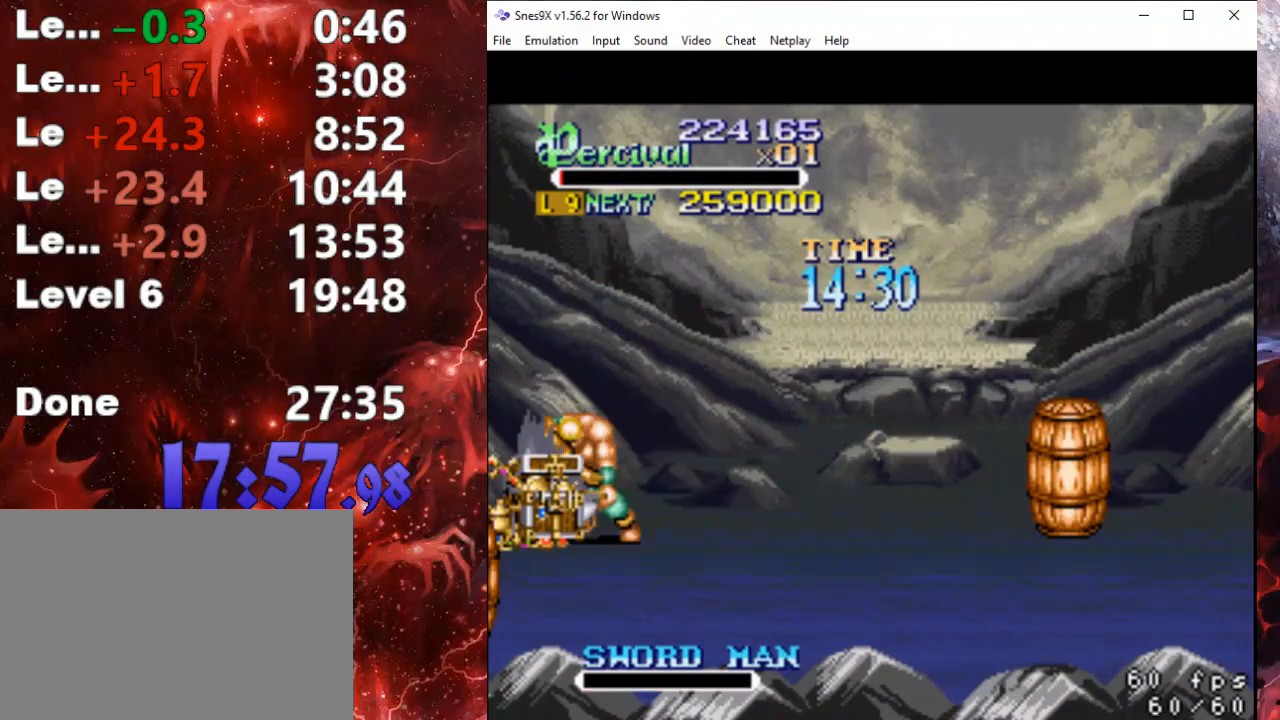
{"buttons": ["DPAD_RIGHT"], "events": [[367, "DPAD_RIGHT", "down"], [433, "DPAD_RIGHT", "up"], [500, "DPAD_RIGHT", "down"]]}
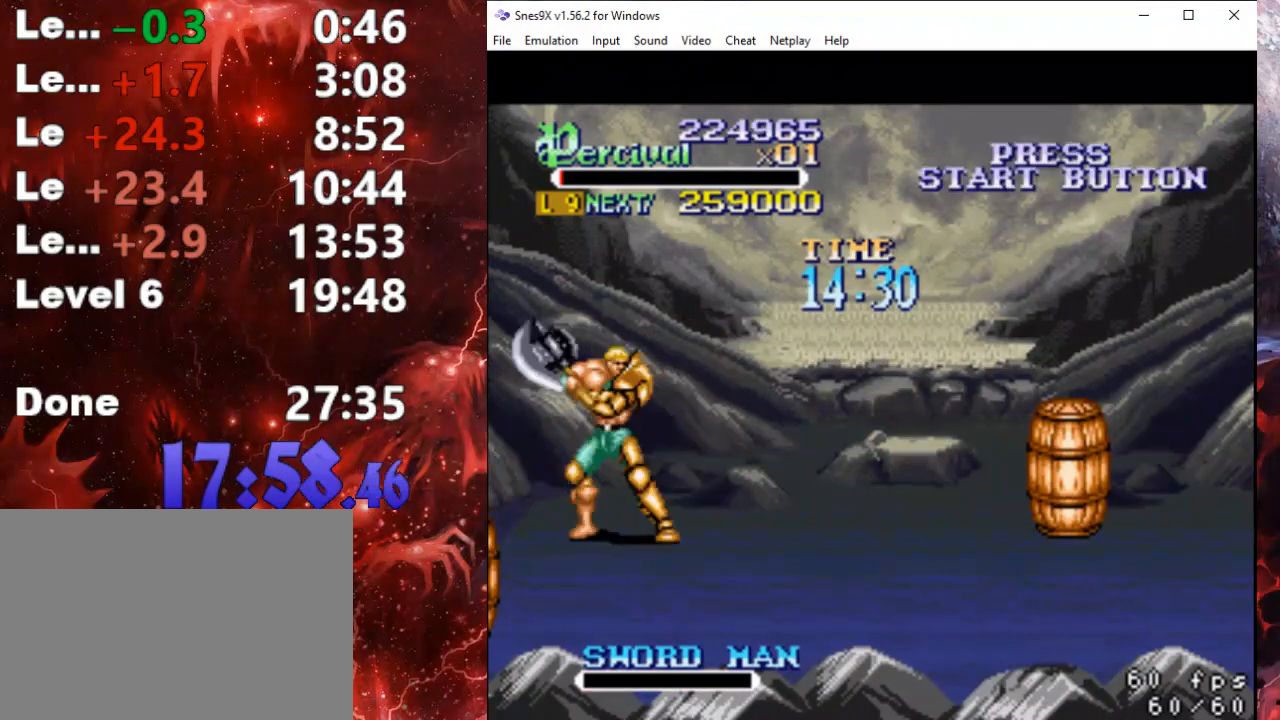
{"buttons": [], "events": [[433, "DPAD_RIGHT", "up"]]}
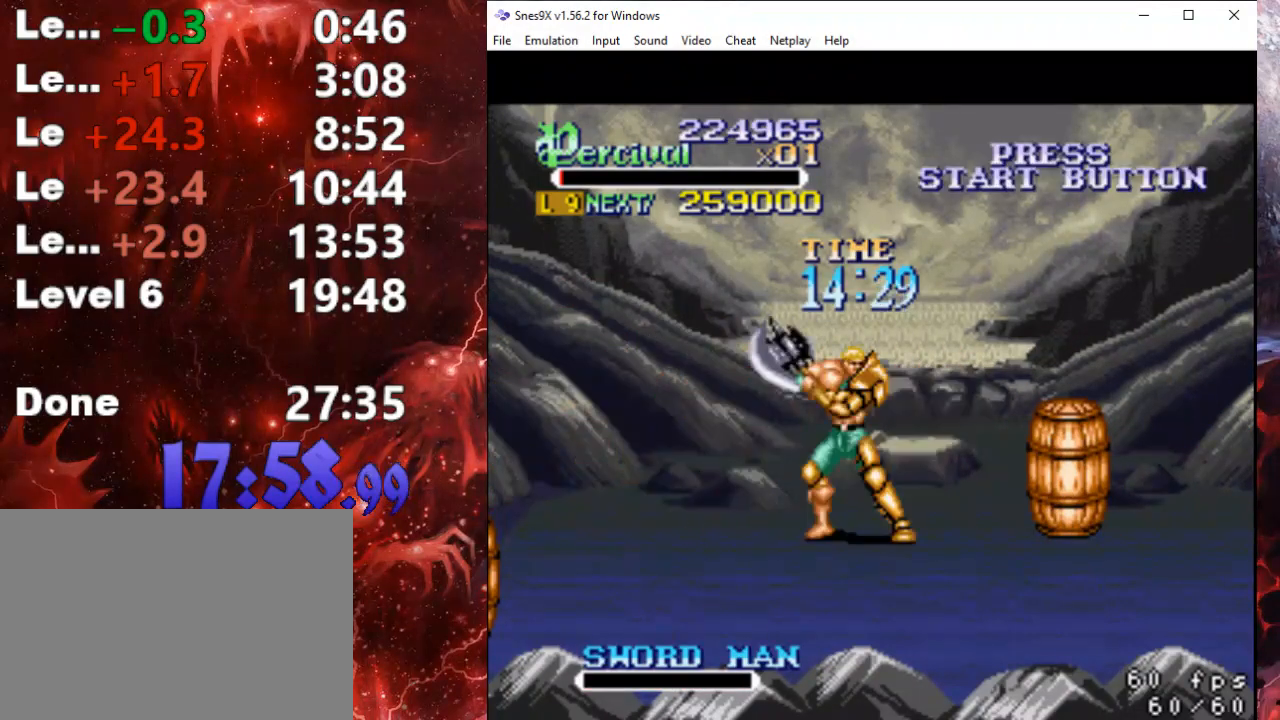
{"buttons": ["DPAD_RIGHT"], "events": [[67, "DPAD_RIGHT", "down"], [133, "DPAD_RIGHT", "up"], [200, "DPAD_RIGHT", "down"]]}
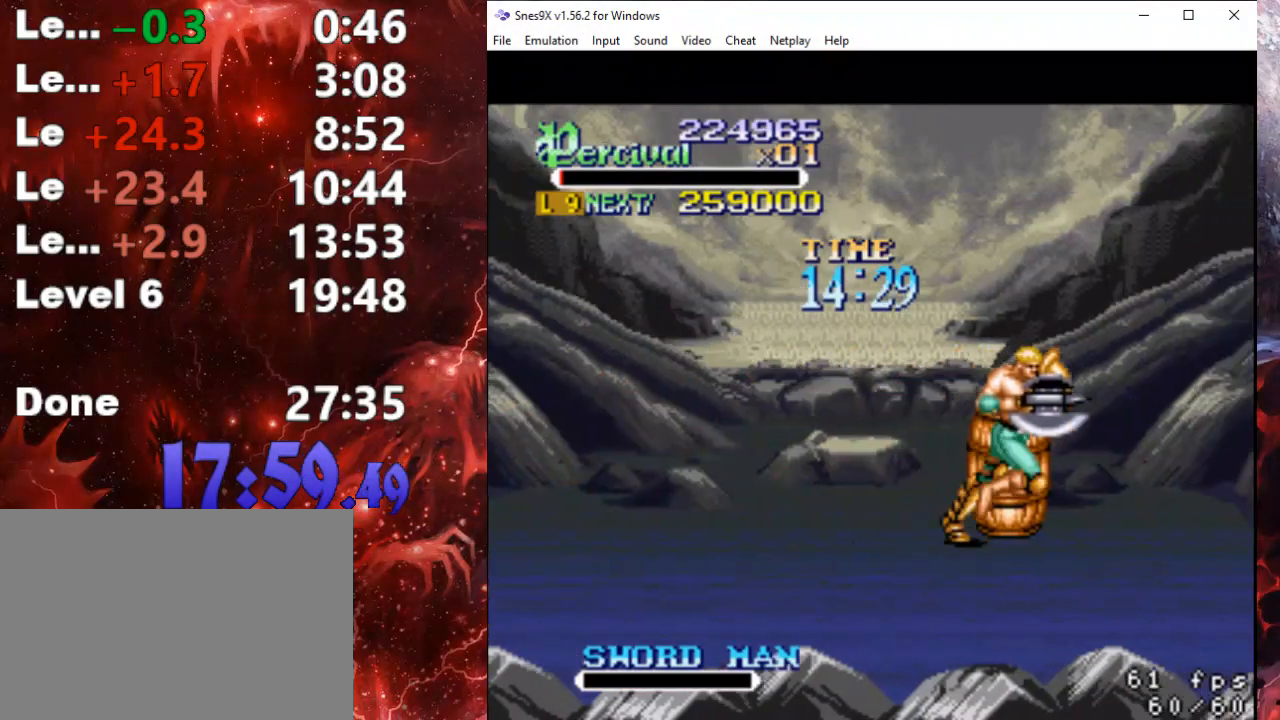
{"buttons": ["DPAD_RIGHT"], "events": [[133, "DPAD_RIGHT", "up"], [233, "DPAD_RIGHT", "down"], [300, "DPAD_RIGHT", "up"], [400, "DPAD_RIGHT", "down"]]}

Exercise brief:
Drop the images and repeat the data exactly.

Answer section:
{"buttons": ["DPAD_RIGHT"], "events": [[367, "DPAD_RIGHT", "down"], [433, "DPAD_RIGHT", "up"], [500, "DPAD_RIGHT", "down"]]}
{"buttons": [], "events": [[433, "DPAD_RIGHT", "up"]]}
{"buttons": ["DPAD_RIGHT"], "events": [[67, "DPAD_RIGHT", "down"], [133, "DPAD_RIGHT", "up"], [200, "DPAD_RIGHT", "down"]]}
{"buttons": ["DPAD_RIGHT"], "events": [[133, "DPAD_RIGHT", "up"], [233, "DPAD_RIGHT", "down"], [300, "DPAD_RIGHT", "up"], [400, "DPAD_RIGHT", "down"]]}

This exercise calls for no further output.